Contenu externe

Le contenu suivant a été fourni par des partenaires externes. Nous ne pouvons ainsi pas garantir son accessibilité à tous les utilisateurs.

Les manifestants ont marché en rangs serrés de la Grande mosquée du quartier populaire du Val Fourré jusqu'au commissariat de police de la ville où travaillait l'une des deux victimes.

KEYSTONE/EPA/YOAN VALAT

(sda-ats)

A l'appel d'associations musulmanes, plusieurs milliers de personnes ont défilé dimanche en région parisienne pour rendre hommage aux deux policiers assassinés le 13 juin par un djihadiste. Ils ont appelé à la mobilisation "contre la barbarie".

Les participants - évalués à 2500 par la police, 4000 à 5000 selon les organisateurs - se sont rassemblés à Mantes-la-Jolie, à 50 km au nord-ouest de Paris. Venus souvent en famille, ils ont marché en rangs serrés de la Grande mosquée du Val Fourré, un quartier populaire connu en France, jusqu'au commissariat de police de la ville où travaillait l'une des deux victimes.

"Mobilisons-nous contre la barbarie!", pouvait-on lire sur la banderole déployée en tête du cortège par des représentants du collectif des mosquées de l'agglomération.

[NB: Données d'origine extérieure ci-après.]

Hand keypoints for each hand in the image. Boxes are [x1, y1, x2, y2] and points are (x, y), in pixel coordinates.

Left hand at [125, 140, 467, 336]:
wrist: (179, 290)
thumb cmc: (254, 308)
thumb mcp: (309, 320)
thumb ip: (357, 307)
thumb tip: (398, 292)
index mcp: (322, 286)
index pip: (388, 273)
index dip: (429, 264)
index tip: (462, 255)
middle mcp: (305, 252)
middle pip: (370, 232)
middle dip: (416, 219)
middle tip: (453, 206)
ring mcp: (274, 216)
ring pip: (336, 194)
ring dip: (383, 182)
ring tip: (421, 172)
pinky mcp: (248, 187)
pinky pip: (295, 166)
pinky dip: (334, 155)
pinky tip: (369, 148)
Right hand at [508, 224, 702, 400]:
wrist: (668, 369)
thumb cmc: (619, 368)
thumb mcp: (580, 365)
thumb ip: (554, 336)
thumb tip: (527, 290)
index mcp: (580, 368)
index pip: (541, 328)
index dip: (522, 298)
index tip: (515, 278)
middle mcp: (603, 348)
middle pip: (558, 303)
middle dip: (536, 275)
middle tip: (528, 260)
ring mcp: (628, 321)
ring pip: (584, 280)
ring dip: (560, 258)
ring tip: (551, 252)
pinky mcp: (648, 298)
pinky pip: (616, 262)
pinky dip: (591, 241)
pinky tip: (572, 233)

Abdelaziz El Jaouhari, président d'une mosquée de la commune limitrophe de Mantes-la-Ville, a dénoncé un crime relevant "de la bêtise la plus pure".

"Les politiques à eux seuls n'ont pas les solutions, la communauté musulmane non plus, mais ensemble, on peut peut-être en trouver une", a-t-il dit à l'AFP.

"Je suis la police"

Devant l'entrée du commissariat, les dignitaires musulmans ont déposé une gerbe après avoir observé une minute de silence. La foule a ensuite applaudi les fonctionnaires de police. "Je suis la police", pouvait-on lire sur une pancarte au milieu des anonymes.

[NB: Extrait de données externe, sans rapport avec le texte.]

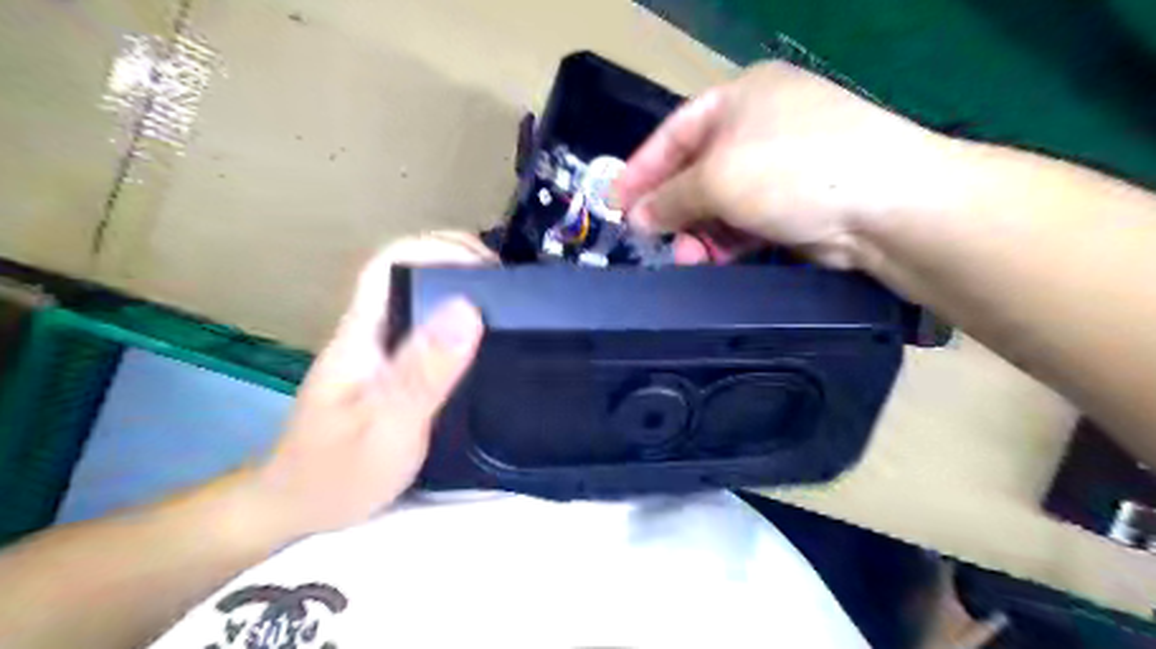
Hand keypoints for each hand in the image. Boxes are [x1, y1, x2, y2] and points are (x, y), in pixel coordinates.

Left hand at [249, 230, 490, 534]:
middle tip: (511, 286)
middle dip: (460, 263)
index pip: (391, 263)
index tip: (491, 267)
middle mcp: (369, 332)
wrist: (299, 509)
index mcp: (362, 334)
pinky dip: (459, 322)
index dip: (439, 249)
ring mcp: (378, 351)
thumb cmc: (339, 473)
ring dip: (463, 290)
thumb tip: (467, 309)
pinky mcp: (390, 370)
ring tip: (510, 307)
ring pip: (420, 300)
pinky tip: (484, 341)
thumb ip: (424, 372)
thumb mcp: (388, 426)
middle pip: (409, 273)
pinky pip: (427, 330)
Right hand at [614, 61, 946, 268]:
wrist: (883, 205)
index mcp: (739, 98)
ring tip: (685, 258)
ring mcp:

Samedi, un rassemblement silencieux à l'appel d'élus avait déjà réuni un millier de personnes à Mantes-La-Jolie en hommage aux deux victimes.

Jean-Baptiste Salvaing et Jessica Schneider ont été assassinés à coups de couteau le 13 juin à leur domicile de Magnanville, près de Mantes, par un djihadiste, Larossi Abballa, abattu ensuite par une unité d'élite de la police française. Abballa a revendiqué son acte au nom du groupe Etat islamique (EI).

Les enquêteurs tentent d'établir s'il a pu bénéficier de complicités dans la préparation et l'exécution de son crime. Deux de ses proches ont été inculpés d'"association de malfaiteurs terroriste" et écroués samedi soir.